__ESTRATTO DELLA PAGINA__.
::::
Cultura
"DOPO LA
MORTE DI STEFANO, LA STORIA DELLE SUE RELIQUIE ENTRÒ NELLA LEGGENDA"
Santo Stefano, perché il 26
dicembre si festeggia
"Fino al 1960 si celebrava anche la festa della "Invenzione"
(cioè "rinvenimento", dal latino invenio) delle reliquie di santo
Stefano il 3 agosto"
Stefano (… – Gerusalemme, 36) è stato il primo dei sette diaconi scelti
dalla comunità cristiana perché aiutassero gli apostoli nel ministero della
fede.
Venerato
come santo da tutte le Chiese che ammettono il culto dei santi, fu il
protomartire, cioè il primo cristiano ad aver dato la vita per testimoniare la
propria fede in Cristo e per la diffusione del Vangelo. Il suo martirio è
descritto negli Atti degli Apostoli dove appare evidente sia la sua chiamata al
servizio dei discepoli sia il suo martirio, avvenuto per lapidazione, alla
presenza di Paolo di Tarso prima della conversione.
La
celebrazione liturgica di Stefano è stata da sempre fissata al 26 dicembre,
subito dopo il Natale, perché nei giorni seguenti alla manifestazione del
Figlio di Dio furono posti nel martirologio i comites Christi, cioè i più
vicini nel suo percorso terreno, i primi a renderne testimonianza con il
martirio.
::::
__DATI RIPORTATI__.
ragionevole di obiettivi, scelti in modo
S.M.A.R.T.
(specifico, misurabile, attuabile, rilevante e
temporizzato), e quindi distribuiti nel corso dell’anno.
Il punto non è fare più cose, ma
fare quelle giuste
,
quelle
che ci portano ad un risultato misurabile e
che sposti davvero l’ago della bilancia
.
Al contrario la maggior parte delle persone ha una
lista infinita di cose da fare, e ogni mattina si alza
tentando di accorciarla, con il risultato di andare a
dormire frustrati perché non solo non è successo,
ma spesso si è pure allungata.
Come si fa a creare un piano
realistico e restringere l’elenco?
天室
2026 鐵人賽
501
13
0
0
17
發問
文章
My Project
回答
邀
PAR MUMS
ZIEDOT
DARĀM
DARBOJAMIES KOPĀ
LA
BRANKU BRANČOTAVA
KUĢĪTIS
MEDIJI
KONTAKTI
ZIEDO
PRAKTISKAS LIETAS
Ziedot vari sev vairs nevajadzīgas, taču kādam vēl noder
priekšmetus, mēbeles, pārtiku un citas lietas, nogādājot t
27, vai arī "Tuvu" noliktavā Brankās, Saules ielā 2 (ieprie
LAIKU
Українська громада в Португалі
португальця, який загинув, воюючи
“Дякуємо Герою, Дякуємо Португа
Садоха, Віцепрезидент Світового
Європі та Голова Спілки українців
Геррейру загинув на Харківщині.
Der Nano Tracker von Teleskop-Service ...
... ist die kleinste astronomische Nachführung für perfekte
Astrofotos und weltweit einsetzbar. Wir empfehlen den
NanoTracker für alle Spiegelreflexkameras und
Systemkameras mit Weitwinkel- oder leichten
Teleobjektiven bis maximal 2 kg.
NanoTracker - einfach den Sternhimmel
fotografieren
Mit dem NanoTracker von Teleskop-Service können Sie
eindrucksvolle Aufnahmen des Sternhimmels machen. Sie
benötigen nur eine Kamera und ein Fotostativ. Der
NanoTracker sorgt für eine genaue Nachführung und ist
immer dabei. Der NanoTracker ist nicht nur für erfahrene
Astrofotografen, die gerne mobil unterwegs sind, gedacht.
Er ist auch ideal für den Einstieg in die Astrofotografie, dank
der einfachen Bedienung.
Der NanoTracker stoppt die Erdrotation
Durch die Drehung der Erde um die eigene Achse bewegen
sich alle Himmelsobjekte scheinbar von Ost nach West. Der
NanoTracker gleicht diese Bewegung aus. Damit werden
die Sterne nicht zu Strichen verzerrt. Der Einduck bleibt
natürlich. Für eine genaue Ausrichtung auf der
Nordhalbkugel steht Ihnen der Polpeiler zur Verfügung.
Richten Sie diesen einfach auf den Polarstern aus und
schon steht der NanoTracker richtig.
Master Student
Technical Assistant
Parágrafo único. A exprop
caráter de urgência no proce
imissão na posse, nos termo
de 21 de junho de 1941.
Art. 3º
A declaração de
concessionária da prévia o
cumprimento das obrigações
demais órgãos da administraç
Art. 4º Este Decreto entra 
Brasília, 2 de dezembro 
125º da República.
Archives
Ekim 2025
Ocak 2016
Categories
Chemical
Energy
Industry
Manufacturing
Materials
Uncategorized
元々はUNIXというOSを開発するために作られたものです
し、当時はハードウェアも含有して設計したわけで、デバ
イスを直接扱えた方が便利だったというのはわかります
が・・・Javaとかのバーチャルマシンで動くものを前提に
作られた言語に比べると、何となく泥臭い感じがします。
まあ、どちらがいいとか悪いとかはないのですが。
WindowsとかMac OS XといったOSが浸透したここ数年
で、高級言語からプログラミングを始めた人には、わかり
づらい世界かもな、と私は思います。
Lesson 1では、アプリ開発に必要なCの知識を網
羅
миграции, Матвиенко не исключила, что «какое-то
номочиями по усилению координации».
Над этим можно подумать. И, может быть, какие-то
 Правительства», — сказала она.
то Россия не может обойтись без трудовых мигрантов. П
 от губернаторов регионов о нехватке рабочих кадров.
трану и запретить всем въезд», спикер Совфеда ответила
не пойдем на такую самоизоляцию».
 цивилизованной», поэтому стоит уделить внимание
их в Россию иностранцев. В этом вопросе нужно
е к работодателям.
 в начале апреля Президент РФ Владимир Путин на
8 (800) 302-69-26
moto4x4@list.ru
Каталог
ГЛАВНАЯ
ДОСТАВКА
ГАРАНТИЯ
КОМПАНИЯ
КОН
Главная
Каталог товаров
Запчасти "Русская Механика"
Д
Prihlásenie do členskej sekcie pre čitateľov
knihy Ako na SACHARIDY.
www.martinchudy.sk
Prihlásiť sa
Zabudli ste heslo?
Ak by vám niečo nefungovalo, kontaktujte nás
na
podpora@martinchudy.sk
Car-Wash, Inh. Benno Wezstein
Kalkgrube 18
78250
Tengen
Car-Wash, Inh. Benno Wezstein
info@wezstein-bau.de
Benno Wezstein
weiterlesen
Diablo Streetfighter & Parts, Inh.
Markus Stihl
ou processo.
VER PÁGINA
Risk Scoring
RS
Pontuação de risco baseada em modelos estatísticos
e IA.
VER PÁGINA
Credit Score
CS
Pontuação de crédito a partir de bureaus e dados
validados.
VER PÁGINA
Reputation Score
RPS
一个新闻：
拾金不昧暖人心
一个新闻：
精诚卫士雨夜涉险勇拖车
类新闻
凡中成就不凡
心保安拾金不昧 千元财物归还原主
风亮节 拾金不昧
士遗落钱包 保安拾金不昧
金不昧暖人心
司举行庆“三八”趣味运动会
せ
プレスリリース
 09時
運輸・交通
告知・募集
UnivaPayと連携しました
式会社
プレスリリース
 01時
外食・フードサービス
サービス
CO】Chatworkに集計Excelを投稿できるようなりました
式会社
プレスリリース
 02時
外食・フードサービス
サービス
::::
__ESERCIZI DA SVOLGERE__.
a: Secondo il testo su santo Stefano, in che modo avvenne il suo martirio?
b: Per favore, riprendi il testo su santo Stefano e continualo dopo la sua ultima frase.

__SOLUZIONI DEGLI ESERCIZI__.
a: Per lapidazione.

b:
Di Stefano si ignora la provenienza. Si suppone che fosse
greco: in quel tempo Gerusalemme era infatti un crocevia di tante popolazioni,
con lingue, costumi e religioni diverse; il nome Stefano in greco ha il
significato di “coronato”. Si è pensato anche che fosse un ebreo educato nella
cultura ellenistica. Certamente non era pagano, ma fu uno dei primi giudei
della diaspora a diventare cristiano e a seguire gli apostoli. In ragione della
sua cultura e saggezza, e considerata la genuinità della sua fede, era molto
apprezzato nella prima comunità cristiana di Gerusalemme.
Gli Atti
degli Apostoli, ai capitoli 6 e 7, narrano i suoi ultimi giorni: qualche tempo
dopo la Pentecoste, il numero dei discepoli andò sempre più aumentando e
sorsero anche dei dissidi fra gli ebrei di lingua greca e quelli di lingua
ebraica, perché secondo i primi, nell’assistenza quotidiana, le loro vedove
venivano trascurate. Allora i dodici apostoli riunirono i discepoli dicendo
loro che non era giusto che essi disperdessero il loro tempo nel “servizio
delle mense”, trascurando così la predicazione della parola di Dio e la
preghiera. Pertanto questo compito doveva essere affidato a un gruppo di sette
di loro, così gli apostoli avrebbero potuto dedicarsi di più alla preghiera e
al ministero. Il resoconto negli Atti degli Apostoli prosegue quindi con
l’accettazione della proposta: vennero eletti Stefano, uomo pieno di fede e
Spirito Santo, Filippo, Procoro, Nicanore, Timone, Parmenas e Nicola di
Antiochia; a tutti, gli apostoli imposero le mani. La Chiesa ha visto in questo
atto l’istituzione del ministero diaconale, ma la questione tra gli esegeti è
dibattuta.
Gli Atti degli Apostoli raccontano quindi come nell’espletamento
di questo compito Stefano fosse pieno di grazia e di fortezza, e come compisse
grandi prodigi tra il popolo, non limitandosi al lavoro amministrativo ma
essendo attivo anche nella predicazione, soprattutto fra gli ebrei della
diaspora,
che passavano per la città santa di Gerusalemme e che egli convertiva alla fede
in Gesù crocifisso e risorto.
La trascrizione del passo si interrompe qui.